• Tarea 1:
Enumera los nombres de usuario que encabezan cada mensaje del hilo sobre el protocolo ASCII, en el orden en que aparecen.
• Tarea 2:
Extrae textualmente del hilo sobre el protocolo ASCII el fragmento que empieza en las palabras que contienen "Por ejemplo los" y termina después de "con esta codificacion)".

• Texto seleccionado:
============
# Protocolo Industrial, Manejo de ASCII en la Industria



## catagallo70 (May 16, 2008)

Hola

Necesito saber que es el protocolo industrial ASCII

Gracias por la Ayuda que me puedan brindar.


 Catalina G


----------



## electrodan (May 17, 2008)

No se que entendés por "industrial", pero el asci según lo tengo entendido es un formato de texto.


----------



## tiopepe123 (May 17, 2008)

EL ascii no es un protocolo sino una codificacion.

Simplemente se busco una forma de enviar letras/caracteres, por lo que se asigno un numero a cada letra, por ejemplo la "a" es el 65.

Por lo que debes pedir en todo caso  la tabla ascii.


Otro tema son las comunicaciones, muchas veces se envian mensajes que se pueden visualizar cn el hiperterminal por que los numeros binarios corresponden a letras.

Por ejemplo los comandos AT de los modems


----------



## tinchus (May 18, 2008)

Podes arrancar mirando algo del protocolo MODBUS, muy usado... La especificacion se puede bajar libremente... Hay versiones TCP/IP y serie... En las serie tenes una que se llama RTU (Transmite los comandos y datos en formato hexadecimal) y otra que es ASCII (Transmite con esta codificacion)


----------
============
• Material proporcionado:

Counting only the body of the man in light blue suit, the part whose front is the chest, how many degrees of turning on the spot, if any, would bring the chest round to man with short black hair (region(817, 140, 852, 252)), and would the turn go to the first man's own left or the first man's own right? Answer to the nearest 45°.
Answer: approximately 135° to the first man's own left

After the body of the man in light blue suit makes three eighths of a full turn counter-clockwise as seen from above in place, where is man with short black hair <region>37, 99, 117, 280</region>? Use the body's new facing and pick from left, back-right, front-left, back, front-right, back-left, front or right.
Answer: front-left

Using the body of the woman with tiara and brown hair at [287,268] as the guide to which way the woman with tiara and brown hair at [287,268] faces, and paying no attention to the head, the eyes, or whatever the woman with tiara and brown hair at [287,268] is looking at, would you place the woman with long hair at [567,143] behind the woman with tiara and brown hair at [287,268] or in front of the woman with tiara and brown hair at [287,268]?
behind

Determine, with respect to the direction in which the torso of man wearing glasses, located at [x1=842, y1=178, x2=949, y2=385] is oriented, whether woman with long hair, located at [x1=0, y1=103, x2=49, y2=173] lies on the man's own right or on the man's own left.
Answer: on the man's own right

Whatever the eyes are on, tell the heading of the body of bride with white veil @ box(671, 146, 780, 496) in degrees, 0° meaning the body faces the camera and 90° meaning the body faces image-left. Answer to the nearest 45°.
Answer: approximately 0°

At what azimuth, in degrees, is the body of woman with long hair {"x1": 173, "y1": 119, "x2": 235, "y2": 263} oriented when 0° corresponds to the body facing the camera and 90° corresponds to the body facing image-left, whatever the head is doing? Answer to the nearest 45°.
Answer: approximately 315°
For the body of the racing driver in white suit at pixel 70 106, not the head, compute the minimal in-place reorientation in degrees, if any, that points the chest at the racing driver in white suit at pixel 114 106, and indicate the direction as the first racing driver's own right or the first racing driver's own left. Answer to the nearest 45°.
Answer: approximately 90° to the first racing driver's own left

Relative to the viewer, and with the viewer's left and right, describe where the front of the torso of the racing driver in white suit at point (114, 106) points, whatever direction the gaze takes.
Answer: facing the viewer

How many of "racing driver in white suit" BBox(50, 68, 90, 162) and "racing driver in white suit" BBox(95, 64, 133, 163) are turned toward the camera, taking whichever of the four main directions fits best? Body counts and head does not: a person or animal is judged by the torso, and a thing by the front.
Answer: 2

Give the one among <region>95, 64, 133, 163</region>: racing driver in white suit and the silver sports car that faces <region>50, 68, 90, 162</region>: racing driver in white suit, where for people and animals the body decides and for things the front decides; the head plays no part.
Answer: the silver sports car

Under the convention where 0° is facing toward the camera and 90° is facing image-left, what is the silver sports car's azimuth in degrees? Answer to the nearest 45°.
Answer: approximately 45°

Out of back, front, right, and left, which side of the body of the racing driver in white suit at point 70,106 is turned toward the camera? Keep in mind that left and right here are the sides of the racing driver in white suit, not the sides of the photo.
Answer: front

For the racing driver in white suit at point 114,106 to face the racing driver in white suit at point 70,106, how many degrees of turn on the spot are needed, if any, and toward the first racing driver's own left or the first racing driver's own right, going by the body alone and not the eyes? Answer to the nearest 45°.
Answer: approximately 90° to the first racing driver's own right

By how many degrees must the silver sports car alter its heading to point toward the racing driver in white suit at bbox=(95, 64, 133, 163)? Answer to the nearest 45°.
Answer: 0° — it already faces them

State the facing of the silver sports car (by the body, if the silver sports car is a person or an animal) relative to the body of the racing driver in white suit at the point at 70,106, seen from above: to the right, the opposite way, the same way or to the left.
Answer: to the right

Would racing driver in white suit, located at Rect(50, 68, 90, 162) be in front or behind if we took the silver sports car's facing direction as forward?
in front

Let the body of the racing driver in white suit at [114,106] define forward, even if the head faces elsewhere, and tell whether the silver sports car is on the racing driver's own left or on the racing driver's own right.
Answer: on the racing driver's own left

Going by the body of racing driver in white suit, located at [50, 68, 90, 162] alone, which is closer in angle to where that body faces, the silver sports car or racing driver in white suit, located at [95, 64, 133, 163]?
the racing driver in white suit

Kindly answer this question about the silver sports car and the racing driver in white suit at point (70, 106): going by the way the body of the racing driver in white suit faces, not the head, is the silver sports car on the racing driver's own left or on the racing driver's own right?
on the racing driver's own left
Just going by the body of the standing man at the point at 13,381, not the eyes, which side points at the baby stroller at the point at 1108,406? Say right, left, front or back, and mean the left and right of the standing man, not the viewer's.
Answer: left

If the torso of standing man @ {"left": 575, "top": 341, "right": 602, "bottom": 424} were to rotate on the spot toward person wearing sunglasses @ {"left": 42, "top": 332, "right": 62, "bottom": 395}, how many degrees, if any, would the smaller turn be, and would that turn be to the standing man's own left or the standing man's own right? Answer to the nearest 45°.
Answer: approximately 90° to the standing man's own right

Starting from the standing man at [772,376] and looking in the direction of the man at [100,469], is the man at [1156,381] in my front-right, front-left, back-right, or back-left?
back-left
============
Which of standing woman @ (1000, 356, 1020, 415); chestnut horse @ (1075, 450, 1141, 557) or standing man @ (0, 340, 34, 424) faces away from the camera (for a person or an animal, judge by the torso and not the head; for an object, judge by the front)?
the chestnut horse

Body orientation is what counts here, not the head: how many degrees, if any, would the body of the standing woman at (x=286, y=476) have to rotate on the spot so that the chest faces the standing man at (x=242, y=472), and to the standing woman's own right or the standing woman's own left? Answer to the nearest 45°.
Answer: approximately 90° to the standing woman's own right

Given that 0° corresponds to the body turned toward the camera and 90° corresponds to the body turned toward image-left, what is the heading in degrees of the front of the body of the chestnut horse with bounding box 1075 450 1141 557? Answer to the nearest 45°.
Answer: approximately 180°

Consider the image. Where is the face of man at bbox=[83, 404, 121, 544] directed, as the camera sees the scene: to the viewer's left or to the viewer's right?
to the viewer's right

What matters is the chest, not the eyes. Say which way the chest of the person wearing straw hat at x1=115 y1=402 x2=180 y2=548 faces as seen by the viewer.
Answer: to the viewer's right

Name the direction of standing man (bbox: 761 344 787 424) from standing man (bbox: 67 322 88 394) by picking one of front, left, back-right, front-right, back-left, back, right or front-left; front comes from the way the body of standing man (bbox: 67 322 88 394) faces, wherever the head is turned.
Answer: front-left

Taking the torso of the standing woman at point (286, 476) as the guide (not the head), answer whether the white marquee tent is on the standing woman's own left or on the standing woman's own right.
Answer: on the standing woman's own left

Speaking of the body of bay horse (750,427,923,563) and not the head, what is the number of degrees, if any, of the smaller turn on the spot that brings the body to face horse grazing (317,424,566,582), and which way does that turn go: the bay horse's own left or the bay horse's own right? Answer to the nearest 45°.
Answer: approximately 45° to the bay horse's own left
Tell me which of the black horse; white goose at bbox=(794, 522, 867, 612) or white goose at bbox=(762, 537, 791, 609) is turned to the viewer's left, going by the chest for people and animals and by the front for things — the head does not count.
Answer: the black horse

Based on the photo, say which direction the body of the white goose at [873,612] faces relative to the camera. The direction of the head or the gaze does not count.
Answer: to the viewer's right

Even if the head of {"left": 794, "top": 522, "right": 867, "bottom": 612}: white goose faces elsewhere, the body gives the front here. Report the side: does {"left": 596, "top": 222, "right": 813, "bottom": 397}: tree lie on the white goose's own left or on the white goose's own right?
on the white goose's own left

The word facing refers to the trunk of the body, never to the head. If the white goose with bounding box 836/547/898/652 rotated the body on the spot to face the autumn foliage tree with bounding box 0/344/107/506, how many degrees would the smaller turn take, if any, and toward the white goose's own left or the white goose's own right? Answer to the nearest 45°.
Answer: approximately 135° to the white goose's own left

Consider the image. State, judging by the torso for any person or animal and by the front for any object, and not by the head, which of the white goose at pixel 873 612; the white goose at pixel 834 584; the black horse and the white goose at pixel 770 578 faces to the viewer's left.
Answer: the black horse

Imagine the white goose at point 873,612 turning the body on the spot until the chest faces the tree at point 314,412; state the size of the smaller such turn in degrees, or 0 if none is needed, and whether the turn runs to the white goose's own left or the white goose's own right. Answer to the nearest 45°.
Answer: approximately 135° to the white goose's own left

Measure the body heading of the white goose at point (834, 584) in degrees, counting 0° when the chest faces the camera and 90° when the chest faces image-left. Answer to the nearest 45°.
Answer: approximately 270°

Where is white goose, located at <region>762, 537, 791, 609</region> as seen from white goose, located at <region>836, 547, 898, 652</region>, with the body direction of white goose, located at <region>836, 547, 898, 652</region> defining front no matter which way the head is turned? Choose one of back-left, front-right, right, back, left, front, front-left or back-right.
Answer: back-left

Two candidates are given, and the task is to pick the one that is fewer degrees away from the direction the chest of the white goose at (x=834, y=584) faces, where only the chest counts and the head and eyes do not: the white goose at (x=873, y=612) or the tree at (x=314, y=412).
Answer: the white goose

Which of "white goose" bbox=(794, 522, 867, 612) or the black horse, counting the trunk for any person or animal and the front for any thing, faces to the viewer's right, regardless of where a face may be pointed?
============
• Respuesta 1:
catagallo70, electrodan, tiopepe123, tinchus

• Respuesta 2:
Por ejemplo los comandos AT de los modems


----------



## tinchus (May 18, 2008)

Podes arrancar mirando algo del protocolo MODBUS, muy usado... La especificacion se puede bajar libremente... Hay versiones TCP/IP y serie... En las serie tenes una que se llama RTU (Transmite los comandos y datos en formato hexadecimal) y otra que es ASCII (Transmite con esta codificacion)